On Moorland and Mountain.


“Yon wild mossy mountains sae lofty and wide,
That nurse in their bosom the youth of the Clyde,
Where the grouse lead their coveys thro’ the heather to feed,
And the shepherd tends his flocks as he pipes on his reed.
Not Gowrie’s rich valley, nor Forth’s sunny shores,
To me hae the charm o’ yon wild mossy moors.”
Burns.

Scene: The parlour of an old-fashioned hotel in the Scottish Highlands. It is the afternoon of an autumn day; a great round-topped mountain, though some distance off, quite overshadows the window. This window is open, and the cool evening breeze is stealing in, laden with the perfume of the honeysuckle which almost covers a solitary pine tree close by. There is the drowsy hum of bees in the air, and now and then the melancholy lilt of the yellow-hammer—last songster of the season. Two gentlemen seated at dessert. For a time both are silent. They are thinking.

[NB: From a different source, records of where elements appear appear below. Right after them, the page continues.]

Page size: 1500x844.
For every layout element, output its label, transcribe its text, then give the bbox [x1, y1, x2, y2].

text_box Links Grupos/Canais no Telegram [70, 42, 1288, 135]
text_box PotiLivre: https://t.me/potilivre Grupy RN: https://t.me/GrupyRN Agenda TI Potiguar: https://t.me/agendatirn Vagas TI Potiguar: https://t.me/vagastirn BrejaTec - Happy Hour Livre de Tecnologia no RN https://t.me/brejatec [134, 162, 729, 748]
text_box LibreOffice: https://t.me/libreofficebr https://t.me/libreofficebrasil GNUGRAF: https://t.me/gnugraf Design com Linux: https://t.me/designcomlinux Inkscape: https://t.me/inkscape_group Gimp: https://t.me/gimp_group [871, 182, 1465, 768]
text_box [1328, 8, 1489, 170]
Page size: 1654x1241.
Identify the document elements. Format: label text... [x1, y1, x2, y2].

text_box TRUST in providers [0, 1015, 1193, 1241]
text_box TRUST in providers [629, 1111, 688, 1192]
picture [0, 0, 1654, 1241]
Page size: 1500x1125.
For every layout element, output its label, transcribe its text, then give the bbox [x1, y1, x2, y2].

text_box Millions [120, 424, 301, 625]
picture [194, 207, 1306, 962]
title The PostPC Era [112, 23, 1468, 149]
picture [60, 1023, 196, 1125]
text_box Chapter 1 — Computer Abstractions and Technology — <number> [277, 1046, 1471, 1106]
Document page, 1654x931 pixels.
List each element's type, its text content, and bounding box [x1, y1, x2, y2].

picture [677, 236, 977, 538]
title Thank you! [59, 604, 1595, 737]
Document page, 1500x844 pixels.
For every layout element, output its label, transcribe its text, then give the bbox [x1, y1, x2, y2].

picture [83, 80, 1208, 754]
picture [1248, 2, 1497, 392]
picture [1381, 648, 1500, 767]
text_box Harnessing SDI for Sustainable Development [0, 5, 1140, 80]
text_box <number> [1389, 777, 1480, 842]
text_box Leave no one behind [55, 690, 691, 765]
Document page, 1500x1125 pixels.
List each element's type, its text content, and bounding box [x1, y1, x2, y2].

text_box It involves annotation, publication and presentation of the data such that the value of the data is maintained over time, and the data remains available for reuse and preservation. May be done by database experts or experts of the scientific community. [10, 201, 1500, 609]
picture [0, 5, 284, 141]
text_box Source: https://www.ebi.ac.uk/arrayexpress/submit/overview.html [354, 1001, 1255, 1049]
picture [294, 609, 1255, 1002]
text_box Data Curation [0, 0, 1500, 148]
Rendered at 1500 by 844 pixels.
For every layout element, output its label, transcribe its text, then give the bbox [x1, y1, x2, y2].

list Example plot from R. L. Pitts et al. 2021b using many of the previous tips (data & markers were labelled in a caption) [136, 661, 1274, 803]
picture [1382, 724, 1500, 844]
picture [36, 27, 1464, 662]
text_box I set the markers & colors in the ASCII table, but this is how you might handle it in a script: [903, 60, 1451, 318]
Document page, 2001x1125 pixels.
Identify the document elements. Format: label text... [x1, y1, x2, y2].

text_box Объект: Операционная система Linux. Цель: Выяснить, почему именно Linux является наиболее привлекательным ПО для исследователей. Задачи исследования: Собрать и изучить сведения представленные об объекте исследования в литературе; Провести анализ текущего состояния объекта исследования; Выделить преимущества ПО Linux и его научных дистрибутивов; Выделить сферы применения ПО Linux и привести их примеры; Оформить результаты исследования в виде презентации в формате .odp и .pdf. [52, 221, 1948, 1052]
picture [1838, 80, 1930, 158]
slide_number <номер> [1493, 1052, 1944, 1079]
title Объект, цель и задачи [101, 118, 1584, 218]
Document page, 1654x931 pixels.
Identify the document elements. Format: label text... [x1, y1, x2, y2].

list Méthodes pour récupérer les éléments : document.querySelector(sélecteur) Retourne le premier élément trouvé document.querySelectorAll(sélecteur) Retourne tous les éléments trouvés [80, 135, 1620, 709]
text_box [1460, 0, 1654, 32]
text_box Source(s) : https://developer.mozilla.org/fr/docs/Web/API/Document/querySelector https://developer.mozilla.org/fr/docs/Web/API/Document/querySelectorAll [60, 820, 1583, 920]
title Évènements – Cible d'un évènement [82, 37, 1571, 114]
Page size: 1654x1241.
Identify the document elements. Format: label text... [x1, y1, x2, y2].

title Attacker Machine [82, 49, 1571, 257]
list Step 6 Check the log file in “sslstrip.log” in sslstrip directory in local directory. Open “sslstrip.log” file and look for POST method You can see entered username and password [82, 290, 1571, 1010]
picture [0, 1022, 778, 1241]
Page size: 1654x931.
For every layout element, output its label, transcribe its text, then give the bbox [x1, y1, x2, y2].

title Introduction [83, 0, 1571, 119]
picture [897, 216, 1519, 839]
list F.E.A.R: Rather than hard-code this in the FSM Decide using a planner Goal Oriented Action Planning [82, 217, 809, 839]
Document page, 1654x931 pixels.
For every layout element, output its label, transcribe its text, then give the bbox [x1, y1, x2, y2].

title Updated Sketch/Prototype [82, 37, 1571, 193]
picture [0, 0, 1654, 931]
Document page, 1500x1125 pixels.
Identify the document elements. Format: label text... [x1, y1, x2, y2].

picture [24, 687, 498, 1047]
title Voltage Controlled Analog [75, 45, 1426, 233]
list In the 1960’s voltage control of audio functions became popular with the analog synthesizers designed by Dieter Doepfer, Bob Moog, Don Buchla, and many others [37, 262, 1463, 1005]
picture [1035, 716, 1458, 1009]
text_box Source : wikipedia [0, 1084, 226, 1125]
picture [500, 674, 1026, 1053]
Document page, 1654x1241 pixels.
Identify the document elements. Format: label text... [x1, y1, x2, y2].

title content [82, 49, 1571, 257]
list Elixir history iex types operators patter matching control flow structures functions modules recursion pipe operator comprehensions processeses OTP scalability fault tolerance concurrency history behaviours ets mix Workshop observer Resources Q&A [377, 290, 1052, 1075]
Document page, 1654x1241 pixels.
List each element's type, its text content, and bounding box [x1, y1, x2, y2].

“Say, Lyle,” says one at last, “you have been staring unremittingly at the purple heather on yon hill-top for the last ten minutes, during which time, my friend, you haven’t spoken one word.”

Lyle laughed quietly, and cracked a walnut.

“Do you see,” he said, “two figures going on and on upwards through the heather yonder?”

“I see what I take to be a couple of blue-bottle flies creeping up a patch of crimson.”

“Those blue-bottles are our boys.”

“How small they seem!”

“Yet how plucky! That hill, Fitzroy, is precious nearly a mile in height above the sea-level, and it is a good ten miles’ climb to the top of it. They have the worst of it before them, and they haven’t eaten a morsel since morning, but I’ll wager the leg of the gauger they won’t give in.”